Steve Jobs introducing web apps as the way to develop apps for the iPhone in 2007: https://williamkennedy.ninja/apple/2024/01/30/steve-jobs-int...

agust commented on Apple vs the Law   formularsumo.co.uk/blog/2... · Posted by u/tempodox
jeroenhd · 8 months ago
While I hate Apple's anti-consumer practices as much as anyone, the PWA platform is a system set up by Google first and foremost. Take-up has been limited outside of Google Chrome.
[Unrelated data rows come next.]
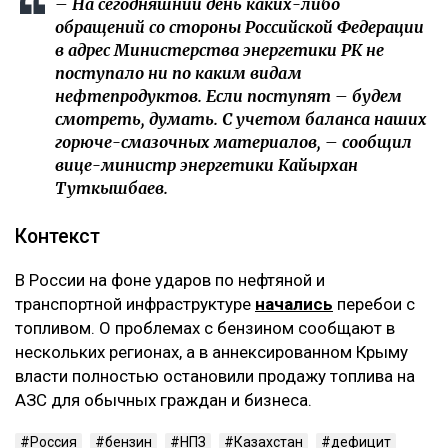
‎– На сегодняшний день каких-либо
обращений со стороны Российской Федерации
в адрес Министерства энергетики РК не
поступало ни по каким видам
нефтепродуктов. Если поступят – будем
смотреть, думать. С учетом баланса наших
горюче-смазочных материалов, – сообщил
вице-министр энергетики Кайырхан
Туткышбаев.
‎Контекст
‎В России на фоне ударов по нефтяной и
транспортной инфраструктуре
начались
перебои с
топливом. О проблемах с бензином сообщают в
нескольких регионах, а в аннексированном Крыму
власти полностью остановили продажу топлива на
АЗС для обычных граждан и бизнеса.
Россия
бензин
НПЗ
Казахстан
дефицит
I wouldn't say Apple's PWA approach is necessarily an example of Apple's fuckery.

This wouldn't be much of an issue, of course, if Chrome would just run on iOS like it does on any other OS, so Google can implement PWAs themselves.

agust · 8 months ago
Mobile web apps that can be installed on device were invented by Apple.

This was the way developers were supposed to develop apps for the iPhone when it was released, before Apple introduced the App Store.

agust commented on Let's unite the startup ecosystem in Europe with a standardized ‘EU Inc'   eu-inc.org/... · Posted by u/samwillis
nabla9 · a year ago
>pan-european ‘EU Inc' corporate structure is essential for European startups.

It's not. Even in the US there is lots of variation between states. Delaware company exists for a reason.

EU is already so harmonized that startups can shop for best corporate structure and law, just like they do in the US and run their business smoothly. Estonia, Netherlands, Ireland, Luxembourg, Sweden, ... pick your favorite. What makes EU more difficult as common market is more different business cultures, languages, and markets. That's not something EU can change from the top.

agust · a year ago
> "EU is already so harmonized that startups can shop for best corporate structure and law, just like they do in the US and run their business smoothly."

It's not harmonized at all, it's fully fragmented.

You can't hire someone working from another EU country. You can't raise capital across the EU. You have many different rules, regulations, taxes, etc depending on the state.